The setup, security, and affiliation details.
Short answers for what the Pokedex recipe does, what the local bridge can do, and where the boundaries are.
Is this a Pokémon thing? +
No. Pokedex is a developer tool for Poke and Codex. The name is a poke bowl joke, not a game or collection product.
Is Pokedex official? +
No. Pokedex is an independent, unofficial open-source project. It is not affiliated with, endorsed by, sponsored by, or maintained by OpenAI, Poke, The Interaction Company of California Inc., or Interaction.
Should I add the recipe or run the command first? +
Add the recipe first: Pokedex recipe for Poke. Then run the local bridge with npx codex-to-poke from the project folder you want Codex to see.

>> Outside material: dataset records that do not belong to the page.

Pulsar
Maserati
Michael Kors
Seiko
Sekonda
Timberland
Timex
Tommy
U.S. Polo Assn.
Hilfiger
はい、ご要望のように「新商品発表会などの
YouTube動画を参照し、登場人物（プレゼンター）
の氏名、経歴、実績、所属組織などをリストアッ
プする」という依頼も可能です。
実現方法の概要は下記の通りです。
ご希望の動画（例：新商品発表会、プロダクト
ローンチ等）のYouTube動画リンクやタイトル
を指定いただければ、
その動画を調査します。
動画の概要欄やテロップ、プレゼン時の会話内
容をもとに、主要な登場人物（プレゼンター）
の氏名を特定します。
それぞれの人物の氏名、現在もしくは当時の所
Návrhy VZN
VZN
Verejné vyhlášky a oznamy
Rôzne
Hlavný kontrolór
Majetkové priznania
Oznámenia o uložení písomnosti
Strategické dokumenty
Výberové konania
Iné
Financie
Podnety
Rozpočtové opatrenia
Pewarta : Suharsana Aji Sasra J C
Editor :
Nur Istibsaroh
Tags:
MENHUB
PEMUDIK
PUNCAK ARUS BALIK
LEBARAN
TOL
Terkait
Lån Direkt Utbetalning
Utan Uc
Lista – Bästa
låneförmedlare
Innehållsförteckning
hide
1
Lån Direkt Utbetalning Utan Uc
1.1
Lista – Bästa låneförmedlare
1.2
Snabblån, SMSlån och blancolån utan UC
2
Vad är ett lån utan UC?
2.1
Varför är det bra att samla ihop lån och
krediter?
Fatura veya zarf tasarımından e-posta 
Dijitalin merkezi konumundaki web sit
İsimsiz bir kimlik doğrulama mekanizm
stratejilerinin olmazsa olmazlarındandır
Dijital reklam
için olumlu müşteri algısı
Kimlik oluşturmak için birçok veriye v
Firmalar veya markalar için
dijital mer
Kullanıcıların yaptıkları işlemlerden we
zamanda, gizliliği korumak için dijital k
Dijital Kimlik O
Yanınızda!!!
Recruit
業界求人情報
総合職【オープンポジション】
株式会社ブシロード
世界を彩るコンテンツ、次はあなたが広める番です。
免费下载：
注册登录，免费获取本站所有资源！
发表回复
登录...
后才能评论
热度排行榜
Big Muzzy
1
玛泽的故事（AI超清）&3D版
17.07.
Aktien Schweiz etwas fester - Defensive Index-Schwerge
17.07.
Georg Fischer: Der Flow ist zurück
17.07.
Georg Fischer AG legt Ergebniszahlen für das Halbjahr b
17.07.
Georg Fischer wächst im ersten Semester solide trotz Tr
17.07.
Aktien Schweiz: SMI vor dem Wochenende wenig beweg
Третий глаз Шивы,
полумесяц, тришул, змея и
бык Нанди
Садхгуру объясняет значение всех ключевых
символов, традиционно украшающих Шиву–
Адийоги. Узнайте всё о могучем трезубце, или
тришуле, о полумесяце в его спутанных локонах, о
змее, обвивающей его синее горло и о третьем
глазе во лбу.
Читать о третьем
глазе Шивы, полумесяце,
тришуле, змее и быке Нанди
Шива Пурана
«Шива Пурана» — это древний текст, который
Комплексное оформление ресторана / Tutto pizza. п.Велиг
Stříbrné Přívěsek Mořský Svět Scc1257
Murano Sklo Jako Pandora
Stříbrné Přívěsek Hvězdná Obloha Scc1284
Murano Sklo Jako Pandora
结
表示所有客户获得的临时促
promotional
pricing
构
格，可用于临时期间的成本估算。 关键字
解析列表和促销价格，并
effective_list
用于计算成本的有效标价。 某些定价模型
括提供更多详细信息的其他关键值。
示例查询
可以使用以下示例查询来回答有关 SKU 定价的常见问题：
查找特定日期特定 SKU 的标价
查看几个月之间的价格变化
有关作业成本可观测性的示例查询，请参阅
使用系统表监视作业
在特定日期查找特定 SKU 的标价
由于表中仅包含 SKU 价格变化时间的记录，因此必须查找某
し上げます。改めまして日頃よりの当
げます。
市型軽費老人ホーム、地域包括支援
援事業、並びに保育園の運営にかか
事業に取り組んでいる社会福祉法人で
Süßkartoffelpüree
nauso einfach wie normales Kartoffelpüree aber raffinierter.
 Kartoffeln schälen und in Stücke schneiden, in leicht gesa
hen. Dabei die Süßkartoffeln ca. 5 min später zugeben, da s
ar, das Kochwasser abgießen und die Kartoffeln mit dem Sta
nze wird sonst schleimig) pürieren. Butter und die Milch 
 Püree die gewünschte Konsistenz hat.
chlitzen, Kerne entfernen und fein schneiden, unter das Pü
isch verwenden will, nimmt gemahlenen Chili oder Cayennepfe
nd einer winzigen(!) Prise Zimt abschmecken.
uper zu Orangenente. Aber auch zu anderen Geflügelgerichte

Does Poke get access to my computer? +
Poke gets MCP tools, not direct shell access. The local Pokedex agent checks the requested workspace alias and sandbox before it starts Codex.
Can Poke choose any project folder? +
No. Poke works with workspace aliases such as main or api. The real folders live in ~/.pokedex/config.jsonc on your machine. Advanced Codex skill inputs can include trusted local skill paths; treat those as privileged configuration.
What does read-only by default mean? +
On first run, Pokedex starts Codex with read_only access unless your saved config already allows writes. Codex can analyze, plan, and review, but it cannot write files in that mode.
How do write and full access work? +
workspace_write requires global write mode and allowWrite on the selected workspace. danger_full_access requires global full-access mode and allowFullAccess on the workspace.
How do approvals work? +
If Codex pauses for a command or file change, ask Poke to list approvals, then approve or decline the pending request with pokedex_approve or pokedex_decline. When only one approval is pending, no approvalId is needed.
Can I use Codex skills? +
Yes. pokedex_list_skills fetches local skills from Codex, including ~/.agents/skills and ~/.codex/skills. Pass skillNames or include $skillname in the prompt; Pokedex resolves the path and sends a skill input to Codex.
Do I need to open ports manually? +
No manual port forwarding is part of normal setup. Pokedex starts a local relay on 127.0.0.1 and runs the Poke tunnel command so your recipe can reach that MCP endpoint.
What does the relay see? +
The relay validates a bearer token and forwards MCP tool calls to the connected local agent. It does not work on files directly. Tool prompts and Codex outputs may contain project context you asked Codex to inspect, so treat them as project data.
Which MCP tools are supported? +
The current recipe exposes pokedex_setup_check, pokedex_list_workspaces, task and thread tools, review, goals, interrupt, approvals, skills, diff, and usage. The complete list is in the docs.
What platforms are supported? +
Pokedex supports macOS, Linux, and Windows on Node.js 20 or newer, plus a working local Codex install.
What commands are available in the terminal prompt? +
Type help inside the pokedex> prompt. Commands include status, config, output, workspace management, access toggles, model/reasoning/verbosity defaults, approval policy, port, token rotation, restart, and quit.
Is it open source? Under what license? +
Yes. Pokedex is MIT-licensed open source on GitHub. The repository contains the CLI, local agent, relay, protocol, security helpers, and Codex runner packages.